** Brief **
Go through the entries and tally the lines containing the word "imaging". Only the total is wanted.
━━ Material provided ━━
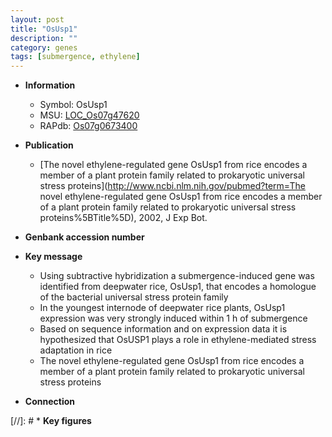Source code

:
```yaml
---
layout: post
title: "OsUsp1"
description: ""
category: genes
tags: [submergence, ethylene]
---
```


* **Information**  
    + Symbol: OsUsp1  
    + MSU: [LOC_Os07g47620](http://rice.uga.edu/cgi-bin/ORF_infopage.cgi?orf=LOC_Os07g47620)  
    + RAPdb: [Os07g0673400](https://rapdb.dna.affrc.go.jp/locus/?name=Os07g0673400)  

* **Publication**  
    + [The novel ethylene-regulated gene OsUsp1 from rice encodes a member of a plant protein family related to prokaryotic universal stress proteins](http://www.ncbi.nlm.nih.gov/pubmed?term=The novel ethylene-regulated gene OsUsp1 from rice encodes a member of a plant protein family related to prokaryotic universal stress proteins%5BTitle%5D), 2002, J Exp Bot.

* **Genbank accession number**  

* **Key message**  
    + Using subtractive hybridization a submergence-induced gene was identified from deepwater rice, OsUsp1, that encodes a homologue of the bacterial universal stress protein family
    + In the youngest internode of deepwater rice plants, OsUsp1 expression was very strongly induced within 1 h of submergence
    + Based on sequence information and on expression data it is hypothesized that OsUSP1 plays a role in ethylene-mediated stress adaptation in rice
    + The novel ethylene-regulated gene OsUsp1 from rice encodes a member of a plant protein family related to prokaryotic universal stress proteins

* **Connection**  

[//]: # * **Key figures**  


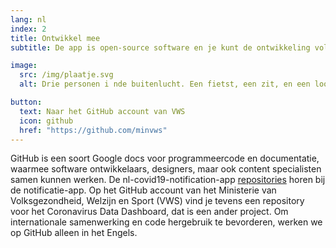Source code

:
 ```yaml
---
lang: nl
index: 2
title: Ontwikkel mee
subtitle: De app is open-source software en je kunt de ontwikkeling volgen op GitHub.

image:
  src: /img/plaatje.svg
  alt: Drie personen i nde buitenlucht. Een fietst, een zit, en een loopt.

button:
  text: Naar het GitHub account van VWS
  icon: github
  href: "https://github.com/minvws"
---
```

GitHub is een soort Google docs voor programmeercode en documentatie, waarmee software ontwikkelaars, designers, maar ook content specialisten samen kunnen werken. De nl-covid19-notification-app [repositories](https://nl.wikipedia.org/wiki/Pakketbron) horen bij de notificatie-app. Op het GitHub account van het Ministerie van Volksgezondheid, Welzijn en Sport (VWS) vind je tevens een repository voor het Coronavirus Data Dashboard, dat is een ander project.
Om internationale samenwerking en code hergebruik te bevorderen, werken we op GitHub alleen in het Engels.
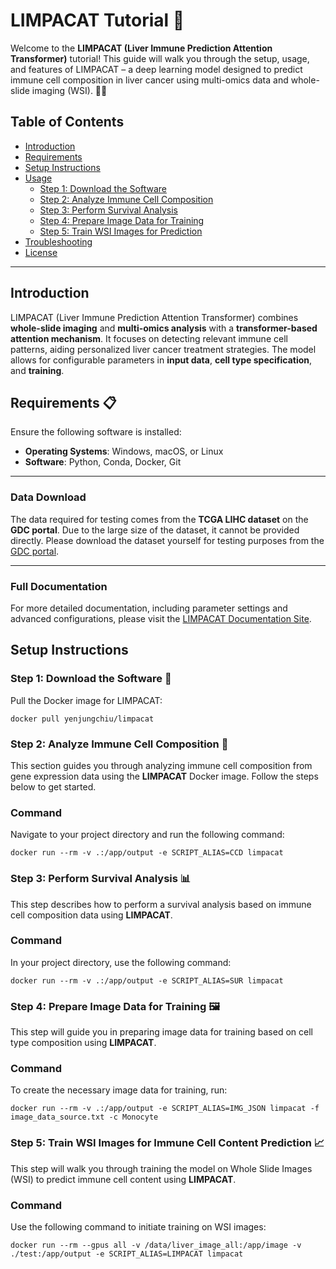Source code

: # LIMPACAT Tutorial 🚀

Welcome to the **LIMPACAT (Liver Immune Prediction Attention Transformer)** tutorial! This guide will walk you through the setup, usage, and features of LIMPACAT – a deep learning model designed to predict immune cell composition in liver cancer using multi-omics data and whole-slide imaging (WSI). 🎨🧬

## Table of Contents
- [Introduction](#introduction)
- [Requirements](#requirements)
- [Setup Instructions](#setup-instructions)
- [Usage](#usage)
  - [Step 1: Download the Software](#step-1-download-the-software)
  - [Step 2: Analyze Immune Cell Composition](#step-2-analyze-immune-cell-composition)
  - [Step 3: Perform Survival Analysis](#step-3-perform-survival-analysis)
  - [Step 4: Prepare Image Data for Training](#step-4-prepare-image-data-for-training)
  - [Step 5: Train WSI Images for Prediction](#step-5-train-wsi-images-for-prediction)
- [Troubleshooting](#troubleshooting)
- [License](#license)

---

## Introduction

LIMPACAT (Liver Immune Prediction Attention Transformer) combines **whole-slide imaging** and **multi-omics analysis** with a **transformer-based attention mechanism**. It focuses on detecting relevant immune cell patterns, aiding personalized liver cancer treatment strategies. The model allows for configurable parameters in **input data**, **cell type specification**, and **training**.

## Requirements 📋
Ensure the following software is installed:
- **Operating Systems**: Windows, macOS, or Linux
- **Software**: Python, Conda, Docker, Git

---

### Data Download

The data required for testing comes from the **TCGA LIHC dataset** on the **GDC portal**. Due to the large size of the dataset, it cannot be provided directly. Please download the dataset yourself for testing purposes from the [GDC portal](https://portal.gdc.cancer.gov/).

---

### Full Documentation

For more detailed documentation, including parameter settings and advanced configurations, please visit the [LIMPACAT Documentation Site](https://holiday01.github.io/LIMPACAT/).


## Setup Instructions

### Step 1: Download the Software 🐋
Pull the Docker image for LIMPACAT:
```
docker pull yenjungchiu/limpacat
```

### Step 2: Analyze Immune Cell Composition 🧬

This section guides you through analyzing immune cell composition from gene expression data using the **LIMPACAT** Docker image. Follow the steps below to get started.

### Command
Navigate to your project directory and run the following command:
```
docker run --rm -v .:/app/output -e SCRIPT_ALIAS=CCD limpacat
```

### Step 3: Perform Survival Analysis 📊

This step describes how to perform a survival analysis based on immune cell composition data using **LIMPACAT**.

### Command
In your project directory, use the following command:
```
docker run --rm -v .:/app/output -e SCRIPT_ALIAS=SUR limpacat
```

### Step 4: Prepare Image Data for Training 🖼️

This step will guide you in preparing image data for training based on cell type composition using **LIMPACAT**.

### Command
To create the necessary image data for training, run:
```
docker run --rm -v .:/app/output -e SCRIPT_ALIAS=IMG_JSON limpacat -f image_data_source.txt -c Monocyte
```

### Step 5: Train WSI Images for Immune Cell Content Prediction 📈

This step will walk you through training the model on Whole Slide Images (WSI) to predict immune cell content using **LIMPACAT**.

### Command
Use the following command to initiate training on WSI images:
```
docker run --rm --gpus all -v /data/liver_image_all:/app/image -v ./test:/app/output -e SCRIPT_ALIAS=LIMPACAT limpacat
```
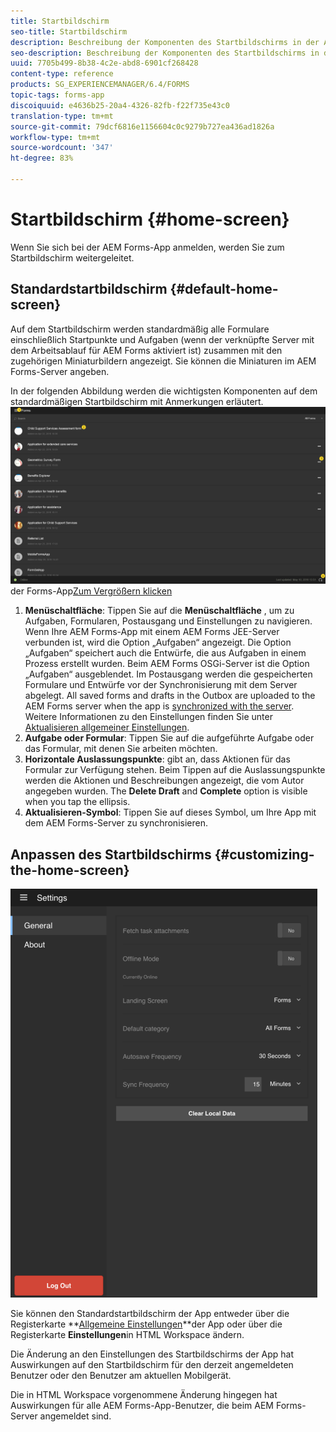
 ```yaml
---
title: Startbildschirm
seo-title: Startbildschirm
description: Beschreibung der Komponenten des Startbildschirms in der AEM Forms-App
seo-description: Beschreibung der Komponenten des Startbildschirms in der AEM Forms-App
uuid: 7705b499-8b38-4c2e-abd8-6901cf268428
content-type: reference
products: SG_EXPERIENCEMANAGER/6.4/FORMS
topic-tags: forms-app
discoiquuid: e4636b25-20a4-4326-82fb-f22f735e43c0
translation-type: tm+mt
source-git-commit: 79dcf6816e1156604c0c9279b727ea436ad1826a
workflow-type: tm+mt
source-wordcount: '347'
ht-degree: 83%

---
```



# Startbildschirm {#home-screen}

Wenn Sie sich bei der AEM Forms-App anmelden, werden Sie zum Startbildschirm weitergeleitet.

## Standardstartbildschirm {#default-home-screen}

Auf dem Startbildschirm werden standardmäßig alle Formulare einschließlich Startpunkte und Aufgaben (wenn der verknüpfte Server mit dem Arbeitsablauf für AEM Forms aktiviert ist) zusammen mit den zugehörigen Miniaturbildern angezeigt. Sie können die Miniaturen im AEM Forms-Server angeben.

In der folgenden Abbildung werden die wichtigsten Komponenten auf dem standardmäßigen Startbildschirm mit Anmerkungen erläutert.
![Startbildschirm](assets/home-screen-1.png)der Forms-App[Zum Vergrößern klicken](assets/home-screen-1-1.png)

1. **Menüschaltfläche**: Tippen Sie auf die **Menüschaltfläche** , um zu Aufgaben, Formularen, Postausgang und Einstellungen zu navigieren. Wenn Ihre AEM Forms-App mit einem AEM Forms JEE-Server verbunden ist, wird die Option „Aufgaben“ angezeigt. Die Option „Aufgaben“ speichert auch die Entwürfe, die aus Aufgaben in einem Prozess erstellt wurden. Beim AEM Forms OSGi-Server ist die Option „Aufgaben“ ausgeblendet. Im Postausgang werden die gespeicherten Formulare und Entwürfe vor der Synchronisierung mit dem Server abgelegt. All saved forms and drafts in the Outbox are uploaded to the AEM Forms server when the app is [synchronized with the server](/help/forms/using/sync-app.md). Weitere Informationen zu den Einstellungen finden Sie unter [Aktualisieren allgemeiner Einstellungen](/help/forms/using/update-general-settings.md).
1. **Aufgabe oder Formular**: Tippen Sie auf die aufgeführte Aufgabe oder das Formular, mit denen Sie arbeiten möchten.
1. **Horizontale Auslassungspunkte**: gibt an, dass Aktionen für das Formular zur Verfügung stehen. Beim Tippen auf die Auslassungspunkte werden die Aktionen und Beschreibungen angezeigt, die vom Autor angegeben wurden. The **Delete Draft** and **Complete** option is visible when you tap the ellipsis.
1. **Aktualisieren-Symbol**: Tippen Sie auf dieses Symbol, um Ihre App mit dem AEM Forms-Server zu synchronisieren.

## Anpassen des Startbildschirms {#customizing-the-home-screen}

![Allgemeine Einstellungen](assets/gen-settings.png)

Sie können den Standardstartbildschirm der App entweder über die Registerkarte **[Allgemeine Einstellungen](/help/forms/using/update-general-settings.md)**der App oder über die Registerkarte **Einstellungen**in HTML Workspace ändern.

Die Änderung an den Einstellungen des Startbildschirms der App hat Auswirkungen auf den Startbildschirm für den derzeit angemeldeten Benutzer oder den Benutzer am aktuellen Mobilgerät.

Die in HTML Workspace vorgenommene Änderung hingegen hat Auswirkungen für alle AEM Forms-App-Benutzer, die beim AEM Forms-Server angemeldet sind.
━━━
━━ Material provided ━━
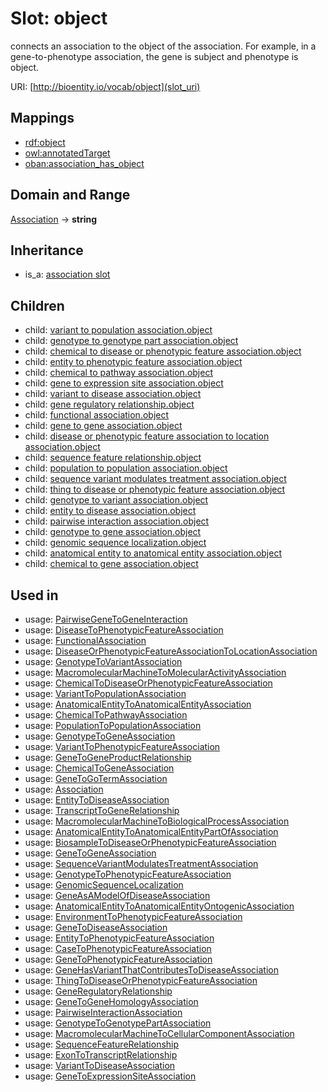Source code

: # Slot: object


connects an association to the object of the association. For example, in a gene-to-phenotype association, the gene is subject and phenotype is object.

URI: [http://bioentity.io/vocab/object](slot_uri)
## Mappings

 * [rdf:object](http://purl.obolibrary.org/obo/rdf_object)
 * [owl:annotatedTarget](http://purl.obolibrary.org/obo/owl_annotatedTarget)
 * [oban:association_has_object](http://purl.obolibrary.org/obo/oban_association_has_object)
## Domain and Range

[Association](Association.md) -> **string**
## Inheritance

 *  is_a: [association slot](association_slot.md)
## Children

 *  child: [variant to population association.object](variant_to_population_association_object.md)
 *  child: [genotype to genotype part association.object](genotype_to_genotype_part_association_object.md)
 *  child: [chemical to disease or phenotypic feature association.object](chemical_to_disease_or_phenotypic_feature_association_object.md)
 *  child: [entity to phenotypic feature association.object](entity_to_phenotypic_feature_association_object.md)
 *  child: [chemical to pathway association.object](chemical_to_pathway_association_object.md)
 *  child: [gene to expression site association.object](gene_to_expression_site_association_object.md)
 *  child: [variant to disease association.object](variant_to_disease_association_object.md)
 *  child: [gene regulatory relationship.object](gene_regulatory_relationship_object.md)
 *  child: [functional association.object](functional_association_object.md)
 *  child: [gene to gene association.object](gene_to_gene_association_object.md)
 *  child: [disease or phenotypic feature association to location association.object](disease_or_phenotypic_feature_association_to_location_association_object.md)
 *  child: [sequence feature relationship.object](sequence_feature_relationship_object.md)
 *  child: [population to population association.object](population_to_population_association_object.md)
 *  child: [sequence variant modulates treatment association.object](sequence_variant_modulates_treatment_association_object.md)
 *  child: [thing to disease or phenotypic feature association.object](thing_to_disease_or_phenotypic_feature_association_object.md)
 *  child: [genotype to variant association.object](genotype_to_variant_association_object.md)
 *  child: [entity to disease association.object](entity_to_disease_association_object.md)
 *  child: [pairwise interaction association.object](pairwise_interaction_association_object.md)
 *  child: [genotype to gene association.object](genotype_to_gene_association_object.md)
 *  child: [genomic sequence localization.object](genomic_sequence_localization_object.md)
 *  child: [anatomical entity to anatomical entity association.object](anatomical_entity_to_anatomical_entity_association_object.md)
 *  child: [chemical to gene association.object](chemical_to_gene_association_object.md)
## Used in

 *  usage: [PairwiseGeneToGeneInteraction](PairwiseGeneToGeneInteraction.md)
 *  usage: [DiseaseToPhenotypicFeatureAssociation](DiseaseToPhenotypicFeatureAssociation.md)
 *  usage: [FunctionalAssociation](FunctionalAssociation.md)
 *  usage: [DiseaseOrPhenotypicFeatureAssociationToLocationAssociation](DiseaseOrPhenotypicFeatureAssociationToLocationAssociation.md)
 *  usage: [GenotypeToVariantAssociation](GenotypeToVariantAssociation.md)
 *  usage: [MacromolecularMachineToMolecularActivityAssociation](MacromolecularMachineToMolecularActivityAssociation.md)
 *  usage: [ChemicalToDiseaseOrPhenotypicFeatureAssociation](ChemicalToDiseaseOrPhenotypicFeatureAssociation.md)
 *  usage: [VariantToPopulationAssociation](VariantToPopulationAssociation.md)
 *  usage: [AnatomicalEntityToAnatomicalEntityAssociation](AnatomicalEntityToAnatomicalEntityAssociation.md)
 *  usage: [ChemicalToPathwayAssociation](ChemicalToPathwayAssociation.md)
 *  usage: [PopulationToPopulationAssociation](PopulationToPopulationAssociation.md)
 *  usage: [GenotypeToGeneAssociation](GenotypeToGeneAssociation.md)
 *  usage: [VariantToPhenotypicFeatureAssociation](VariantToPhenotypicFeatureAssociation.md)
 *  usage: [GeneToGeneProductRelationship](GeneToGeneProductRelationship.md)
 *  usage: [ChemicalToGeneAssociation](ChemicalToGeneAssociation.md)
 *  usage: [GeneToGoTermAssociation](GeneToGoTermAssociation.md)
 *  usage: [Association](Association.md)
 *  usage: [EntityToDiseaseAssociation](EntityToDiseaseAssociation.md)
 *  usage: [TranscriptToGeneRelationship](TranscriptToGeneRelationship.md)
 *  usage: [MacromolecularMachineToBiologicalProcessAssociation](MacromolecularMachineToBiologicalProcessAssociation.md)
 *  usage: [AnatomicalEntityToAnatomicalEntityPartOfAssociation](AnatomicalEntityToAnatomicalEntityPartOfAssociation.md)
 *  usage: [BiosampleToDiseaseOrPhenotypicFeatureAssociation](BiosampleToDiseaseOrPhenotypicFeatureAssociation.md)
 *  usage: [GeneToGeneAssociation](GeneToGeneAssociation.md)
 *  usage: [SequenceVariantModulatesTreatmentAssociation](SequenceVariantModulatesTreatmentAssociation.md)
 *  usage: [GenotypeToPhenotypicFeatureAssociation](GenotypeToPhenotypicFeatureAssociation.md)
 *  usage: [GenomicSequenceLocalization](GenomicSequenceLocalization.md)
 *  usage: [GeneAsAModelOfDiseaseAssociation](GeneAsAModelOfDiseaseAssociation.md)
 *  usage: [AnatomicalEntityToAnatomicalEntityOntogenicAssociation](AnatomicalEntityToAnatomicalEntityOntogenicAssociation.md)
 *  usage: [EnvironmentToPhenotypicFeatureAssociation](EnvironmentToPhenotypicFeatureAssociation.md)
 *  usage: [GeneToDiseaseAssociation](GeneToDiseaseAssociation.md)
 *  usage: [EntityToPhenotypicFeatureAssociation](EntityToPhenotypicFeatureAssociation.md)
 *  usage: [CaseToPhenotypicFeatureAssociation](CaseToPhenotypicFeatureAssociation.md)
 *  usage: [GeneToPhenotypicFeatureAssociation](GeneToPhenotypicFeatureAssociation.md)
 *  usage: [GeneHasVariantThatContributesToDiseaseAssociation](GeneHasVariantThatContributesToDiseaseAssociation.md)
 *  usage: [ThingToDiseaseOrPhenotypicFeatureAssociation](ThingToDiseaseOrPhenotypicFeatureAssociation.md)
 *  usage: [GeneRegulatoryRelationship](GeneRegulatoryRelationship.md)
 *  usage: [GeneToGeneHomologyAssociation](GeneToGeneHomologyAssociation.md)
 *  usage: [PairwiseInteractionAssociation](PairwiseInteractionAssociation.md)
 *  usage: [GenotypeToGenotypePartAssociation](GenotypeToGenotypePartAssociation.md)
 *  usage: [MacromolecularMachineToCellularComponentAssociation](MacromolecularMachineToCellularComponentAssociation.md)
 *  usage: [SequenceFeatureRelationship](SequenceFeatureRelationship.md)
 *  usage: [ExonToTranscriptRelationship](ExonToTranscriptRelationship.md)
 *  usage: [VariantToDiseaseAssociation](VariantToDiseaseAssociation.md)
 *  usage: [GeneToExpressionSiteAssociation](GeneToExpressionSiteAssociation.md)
━━━
** Solution to the problem **
2